The Federal Communications Commission ("FCC") has launched a rulemaking proceeding aimed at protecting consumers from "mystery fees" and so-called "cramming" practices, which is the placement of unauthorized charges on a customer's monthly telephone bill. For now, the FCC is merely soliciting comments on these proposals; however, given its finding that "cramming is a significant and ongoing problem that has affected consumers for over a decade," some regulatory action after public comments are received may be in the offing.

"Cramming" vs. Consent

While the FCC's rulemaking focuses on unauthorized charges, the practice of using a telephone bill for "third party payments" has been around for some time and has been embraced by many consumers. Indeed, a Senate report cited by the FCC explains how some consumers may elect to use their telephone accounts "like a credit card or debit card account."

A telephone company must first allow vendors to place charges for vendor products and services on the telephone company's bill.
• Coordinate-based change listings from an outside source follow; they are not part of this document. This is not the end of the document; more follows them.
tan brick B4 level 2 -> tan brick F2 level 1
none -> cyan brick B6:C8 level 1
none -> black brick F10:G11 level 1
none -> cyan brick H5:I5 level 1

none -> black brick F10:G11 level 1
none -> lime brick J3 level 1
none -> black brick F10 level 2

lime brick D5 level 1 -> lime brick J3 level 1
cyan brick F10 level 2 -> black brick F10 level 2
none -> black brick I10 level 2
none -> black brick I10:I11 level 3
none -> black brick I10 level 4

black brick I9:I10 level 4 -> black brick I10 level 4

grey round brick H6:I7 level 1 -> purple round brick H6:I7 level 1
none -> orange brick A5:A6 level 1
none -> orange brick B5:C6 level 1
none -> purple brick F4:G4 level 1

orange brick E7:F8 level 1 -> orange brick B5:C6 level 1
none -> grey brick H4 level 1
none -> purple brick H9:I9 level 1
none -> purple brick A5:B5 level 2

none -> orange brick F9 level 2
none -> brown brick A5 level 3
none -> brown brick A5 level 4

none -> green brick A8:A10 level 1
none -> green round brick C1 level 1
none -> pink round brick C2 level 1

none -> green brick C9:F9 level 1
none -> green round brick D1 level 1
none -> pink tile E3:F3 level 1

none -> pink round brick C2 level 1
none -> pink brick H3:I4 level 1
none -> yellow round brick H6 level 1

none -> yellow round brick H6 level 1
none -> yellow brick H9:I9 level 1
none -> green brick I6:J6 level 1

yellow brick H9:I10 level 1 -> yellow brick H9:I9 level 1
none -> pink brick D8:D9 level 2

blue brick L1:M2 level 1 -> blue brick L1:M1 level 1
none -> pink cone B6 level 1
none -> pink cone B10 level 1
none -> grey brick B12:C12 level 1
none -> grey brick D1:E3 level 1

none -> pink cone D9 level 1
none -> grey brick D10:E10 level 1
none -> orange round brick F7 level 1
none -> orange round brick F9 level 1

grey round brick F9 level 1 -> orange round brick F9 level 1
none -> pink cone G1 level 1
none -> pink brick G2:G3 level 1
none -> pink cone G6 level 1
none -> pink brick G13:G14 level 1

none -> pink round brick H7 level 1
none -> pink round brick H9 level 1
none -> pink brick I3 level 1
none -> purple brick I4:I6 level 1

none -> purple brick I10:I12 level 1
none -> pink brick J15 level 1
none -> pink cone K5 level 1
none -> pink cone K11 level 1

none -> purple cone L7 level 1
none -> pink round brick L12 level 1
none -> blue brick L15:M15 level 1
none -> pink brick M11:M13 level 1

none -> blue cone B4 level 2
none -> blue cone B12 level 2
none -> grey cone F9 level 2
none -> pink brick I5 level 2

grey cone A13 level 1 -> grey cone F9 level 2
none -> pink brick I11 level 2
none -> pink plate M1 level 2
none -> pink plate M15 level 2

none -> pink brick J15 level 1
That authorization may take place directly, or indirectly through the use of so-called "aggregators." An approved vendor can accept a consumer's telephone number as a means of payment and can place a charge for a product on the consumer's telephone bill. This typically voluntary, consumer-initiated form of payment transaction becomes an illegal "cramming" transaction when the third party charge is not authorized by the customer.

Billing and Blocking Recommendations

The FCC has tentatively recommended that wireline telephone companies should notify their subscribers "clearly and conspicuously" at the point of sale, on each bill, and on their websites of the customer's option to block third-party charges from their telephone bills, if the carrier offers that option. Also, third-party charges would have to be conspicuously itemized and labeled on telephone company bills. In addition, both wireline and wireless service providers would have to include on all telephone bills and on their websites a notice that consumers may file complaints with the FCC. Service providers would also have to provide FCC contact information on their bills to assist consumers in filing agency complaints.

A Growing Concern for Consumers?

The proposed rules would strengthen the FCC’s existing Truth-in-Billing rules, which were adopted in 1999 and amended in 2005. The FCC contends that despite those rules, and despite voluntary industry practices aimed at protecting consumers from improper billing practices, the "substantial volume" of cramming complaints filed with the FCC, the Federal Trade Commission ("FTC") and state and local consumer protection agencies shows that these measures are not working. The FCC stated that its agency and the FTC have determined that "even small unauthorized charges can result in tens of millions [of] dollars in total costs to consumers" and that often these unauthorized charges are not detected by consumers.

The FCC cited an FTC commissioned survey that concluded that only five percent of consumers who were affected by a particular cramming company were even aware of the unauthorized charges on their telephone bill. The FCC estimated that 15 to 20 million U.S. households a year potentially have "mystery fees" on their monthly wireline phone bills. The FCC contends that its proposed rules would help consumers detect cramming by highlighting third-party charges on their bills, prevent cramming by promoting blocking options where they are available, and encourage consumers to file complaints with the FCC if necessary.

More Aggressive Regulatory Measures Pondered

The FCC has sought comment on several other measures that, according to the agency, "could help consumers detect, rectify, and prevent cramming." The additional regulatory requirements under consideration by the FCC include the following:

  • require phone companies to allow their customers the option to "block" third-party charges on their phone bills;
  • prohibit carriers from assessing an additional fee for blocking services; and
  • prohibit third-party charges on telephone bills altogether. This proposal was recommended by a state utility commission in previous comments filed with the FCC.

The FCC's Notice also sought comments on whether telephone companies should be required to provide "accurate contact information" for third-party vendors on the customer's telephone bills and screen third parties for prior legal violations. The FCC has also sought comment on whether any or all of these proposed regulations should also apply to wireless service providers and to providers of interconnected Voice-over-Internet-Protocol (“VoIP”) services.

Next Steps

The FCC is soliciting comments from the public with respect to its anti-cramming proposals. The deadline for filing comments will be 60 days after the FCC's Notice has been published in the Federal Register, something that has not happened as of this writing. Reply comments will be due 30 days later.

In a proceeding of such obvious importance to so many different commercial and consumer groups, and given the Constitutional implications of its actions, one would expect that the FCC will take due consideration of the comments filed before reaching any final conclusions.